- _ASSIGNMENT_
From the records below, take each line where the string "null" shows up and copy it.

- _DATA FOR THE TASK_
++++++

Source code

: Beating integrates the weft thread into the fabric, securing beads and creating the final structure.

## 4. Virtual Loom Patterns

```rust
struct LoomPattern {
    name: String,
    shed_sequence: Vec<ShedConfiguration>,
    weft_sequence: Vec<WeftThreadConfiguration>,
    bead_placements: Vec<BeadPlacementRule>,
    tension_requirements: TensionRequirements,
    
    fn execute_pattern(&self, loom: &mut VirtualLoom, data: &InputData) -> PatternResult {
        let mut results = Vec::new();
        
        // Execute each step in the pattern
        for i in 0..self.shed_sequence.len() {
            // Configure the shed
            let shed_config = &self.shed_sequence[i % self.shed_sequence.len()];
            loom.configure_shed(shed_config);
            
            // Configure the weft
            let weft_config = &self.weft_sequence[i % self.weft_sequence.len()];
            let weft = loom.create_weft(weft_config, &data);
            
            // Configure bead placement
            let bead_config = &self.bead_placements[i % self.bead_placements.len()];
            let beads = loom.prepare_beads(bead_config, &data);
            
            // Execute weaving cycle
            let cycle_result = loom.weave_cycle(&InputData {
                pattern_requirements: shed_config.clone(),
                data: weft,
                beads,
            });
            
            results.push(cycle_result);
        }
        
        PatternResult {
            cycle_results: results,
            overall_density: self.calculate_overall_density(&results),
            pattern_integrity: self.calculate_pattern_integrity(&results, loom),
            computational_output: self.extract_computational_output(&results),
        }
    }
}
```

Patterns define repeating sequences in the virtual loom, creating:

++++++

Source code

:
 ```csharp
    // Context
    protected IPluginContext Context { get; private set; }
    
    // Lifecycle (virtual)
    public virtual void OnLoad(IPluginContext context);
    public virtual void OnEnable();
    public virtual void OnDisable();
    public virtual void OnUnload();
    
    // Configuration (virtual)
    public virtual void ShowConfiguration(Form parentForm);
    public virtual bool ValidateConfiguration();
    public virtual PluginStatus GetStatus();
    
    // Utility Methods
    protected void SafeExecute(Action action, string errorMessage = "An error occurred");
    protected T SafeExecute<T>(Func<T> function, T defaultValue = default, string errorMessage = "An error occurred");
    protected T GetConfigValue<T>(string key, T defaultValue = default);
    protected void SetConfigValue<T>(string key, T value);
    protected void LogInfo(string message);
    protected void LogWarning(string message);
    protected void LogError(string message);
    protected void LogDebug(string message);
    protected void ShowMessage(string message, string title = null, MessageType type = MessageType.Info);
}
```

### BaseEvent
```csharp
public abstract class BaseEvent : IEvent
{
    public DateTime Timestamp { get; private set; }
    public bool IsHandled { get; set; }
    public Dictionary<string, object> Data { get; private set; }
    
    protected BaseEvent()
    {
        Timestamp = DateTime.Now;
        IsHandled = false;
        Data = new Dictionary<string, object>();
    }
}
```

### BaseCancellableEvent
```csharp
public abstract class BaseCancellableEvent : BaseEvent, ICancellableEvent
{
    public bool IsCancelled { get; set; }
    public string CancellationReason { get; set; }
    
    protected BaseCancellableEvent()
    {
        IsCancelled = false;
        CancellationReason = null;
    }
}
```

++++++

- _OUTPUT OF THE EXERCISE_
    protected void ShowMessage(string message, string title = null, MessageType type = MessageType.Info);
        CancellationReason = null;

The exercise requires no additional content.